Jean burst into helpless laughter as the wagonette again overtook them. The driver flourished his whip and the horse broke into a canter—it looked like derision.
There was a long silence—then Jean said:
"If it won't go, it's too big to move. We shall have to train ivy on it and make it a feature of the landscape."
"Or else," said David, savagely and irreverently—"or else hew it in pieces before the Lord."
Stark got up and straightened himself, wiped his hands and his forehead, and came up to David.
"I've found out what's wrong," he said. "She'll manage to Moffat, but we'll have to get her put right there. It's…." He went into technical details incomprehensible to Jean.
They got back into the car and it sprang away as if suddenly endowed with new life. In a trice they had passed the wagonette, leaving it in a whirl of scornful dust. They ate the miles as a giant devours sheep. They passed the Devil's Beef Tub—Jock would have liked to tarry there and investigate, but Jean dared not ask Stark to stop in case they could not start again—and soon went sliding down the hill to Moffat. Hot puffs of scented air rose from the valley, they had left the moorlands and the winds, and the town was holding out arms to welcome them. They drove along the sunny, sleepy, midday High Street and stopped at a hotel.
Except David, no member of the Jardine family had ever been inside a hotel, and it was quite an adventure for them to go up the steps from the street, enter the swinging doors, and ask a polite woman with elaborately done hair if they might have luncheon.
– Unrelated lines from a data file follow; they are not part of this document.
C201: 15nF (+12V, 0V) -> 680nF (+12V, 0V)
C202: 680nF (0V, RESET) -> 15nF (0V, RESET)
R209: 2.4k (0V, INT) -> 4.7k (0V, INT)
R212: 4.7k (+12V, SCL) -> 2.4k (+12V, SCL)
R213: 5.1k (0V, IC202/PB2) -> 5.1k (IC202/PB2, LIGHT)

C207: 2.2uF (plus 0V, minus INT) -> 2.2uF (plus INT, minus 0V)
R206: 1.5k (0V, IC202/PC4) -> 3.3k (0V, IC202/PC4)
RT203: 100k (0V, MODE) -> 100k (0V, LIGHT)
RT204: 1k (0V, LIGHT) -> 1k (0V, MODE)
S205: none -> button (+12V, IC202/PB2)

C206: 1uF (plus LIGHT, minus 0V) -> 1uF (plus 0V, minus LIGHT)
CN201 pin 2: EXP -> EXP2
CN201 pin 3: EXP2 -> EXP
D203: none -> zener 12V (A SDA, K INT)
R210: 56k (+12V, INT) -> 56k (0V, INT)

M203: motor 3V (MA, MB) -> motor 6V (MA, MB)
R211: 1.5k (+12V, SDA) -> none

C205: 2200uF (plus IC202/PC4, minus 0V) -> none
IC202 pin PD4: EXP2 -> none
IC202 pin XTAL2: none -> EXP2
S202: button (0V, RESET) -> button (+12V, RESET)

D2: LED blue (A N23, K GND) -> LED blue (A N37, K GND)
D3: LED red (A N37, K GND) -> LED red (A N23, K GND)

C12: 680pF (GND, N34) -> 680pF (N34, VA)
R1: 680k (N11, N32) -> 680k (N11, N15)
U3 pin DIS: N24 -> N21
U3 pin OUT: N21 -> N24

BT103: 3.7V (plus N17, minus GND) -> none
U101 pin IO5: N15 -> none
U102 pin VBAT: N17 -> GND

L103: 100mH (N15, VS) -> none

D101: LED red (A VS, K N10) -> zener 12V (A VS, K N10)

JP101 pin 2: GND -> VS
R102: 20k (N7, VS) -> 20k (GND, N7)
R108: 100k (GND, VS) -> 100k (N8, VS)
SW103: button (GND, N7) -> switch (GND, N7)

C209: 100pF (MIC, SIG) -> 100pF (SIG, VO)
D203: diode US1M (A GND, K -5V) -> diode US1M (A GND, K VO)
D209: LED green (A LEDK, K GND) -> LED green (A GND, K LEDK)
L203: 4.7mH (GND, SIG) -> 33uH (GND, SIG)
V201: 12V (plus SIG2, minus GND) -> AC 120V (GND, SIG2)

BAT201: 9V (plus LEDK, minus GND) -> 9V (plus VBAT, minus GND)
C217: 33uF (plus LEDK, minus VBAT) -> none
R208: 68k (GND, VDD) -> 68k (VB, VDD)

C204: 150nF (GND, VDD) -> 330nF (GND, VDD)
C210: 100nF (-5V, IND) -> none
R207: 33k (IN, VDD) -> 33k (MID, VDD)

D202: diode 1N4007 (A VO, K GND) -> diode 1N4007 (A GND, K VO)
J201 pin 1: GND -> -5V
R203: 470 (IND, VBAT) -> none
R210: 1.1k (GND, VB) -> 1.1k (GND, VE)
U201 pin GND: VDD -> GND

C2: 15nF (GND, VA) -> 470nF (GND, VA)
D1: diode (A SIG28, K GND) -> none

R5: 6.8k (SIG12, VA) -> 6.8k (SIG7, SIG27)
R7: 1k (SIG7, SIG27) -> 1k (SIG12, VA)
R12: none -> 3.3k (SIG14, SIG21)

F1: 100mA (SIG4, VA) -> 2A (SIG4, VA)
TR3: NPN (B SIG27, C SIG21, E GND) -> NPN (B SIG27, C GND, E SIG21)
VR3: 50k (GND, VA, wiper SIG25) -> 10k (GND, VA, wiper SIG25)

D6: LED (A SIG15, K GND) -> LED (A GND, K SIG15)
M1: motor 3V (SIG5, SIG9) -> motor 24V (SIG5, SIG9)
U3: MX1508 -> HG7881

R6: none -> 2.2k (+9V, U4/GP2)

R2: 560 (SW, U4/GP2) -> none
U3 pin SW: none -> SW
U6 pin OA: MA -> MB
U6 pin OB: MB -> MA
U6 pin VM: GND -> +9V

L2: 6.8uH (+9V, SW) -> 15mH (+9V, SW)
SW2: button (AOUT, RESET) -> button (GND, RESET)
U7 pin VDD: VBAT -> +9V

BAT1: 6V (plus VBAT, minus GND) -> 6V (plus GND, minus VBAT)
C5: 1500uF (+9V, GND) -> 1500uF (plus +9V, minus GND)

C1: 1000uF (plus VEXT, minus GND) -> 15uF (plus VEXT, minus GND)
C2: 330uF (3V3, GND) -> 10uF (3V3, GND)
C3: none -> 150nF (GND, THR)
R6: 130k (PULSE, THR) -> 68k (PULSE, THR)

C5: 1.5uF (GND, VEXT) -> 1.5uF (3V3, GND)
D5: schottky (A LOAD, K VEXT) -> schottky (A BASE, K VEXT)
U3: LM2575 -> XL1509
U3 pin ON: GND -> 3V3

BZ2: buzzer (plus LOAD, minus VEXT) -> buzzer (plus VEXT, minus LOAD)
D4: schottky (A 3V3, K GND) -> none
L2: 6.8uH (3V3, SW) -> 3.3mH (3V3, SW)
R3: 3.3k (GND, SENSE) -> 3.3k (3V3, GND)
Yes, they might, and Peter, at present held tightly in Mhor's arms, could be fed in the kitchen if that would suit.
Stark had meantime taken the car to a motor-repairing place.
It was half-past three before the car came swooping up to the hotel doors. Jean gazed at it with a sort of fearful pride. It looked very well if only it didn't play them false. Stark, too, looked well—a fine, impassive figure.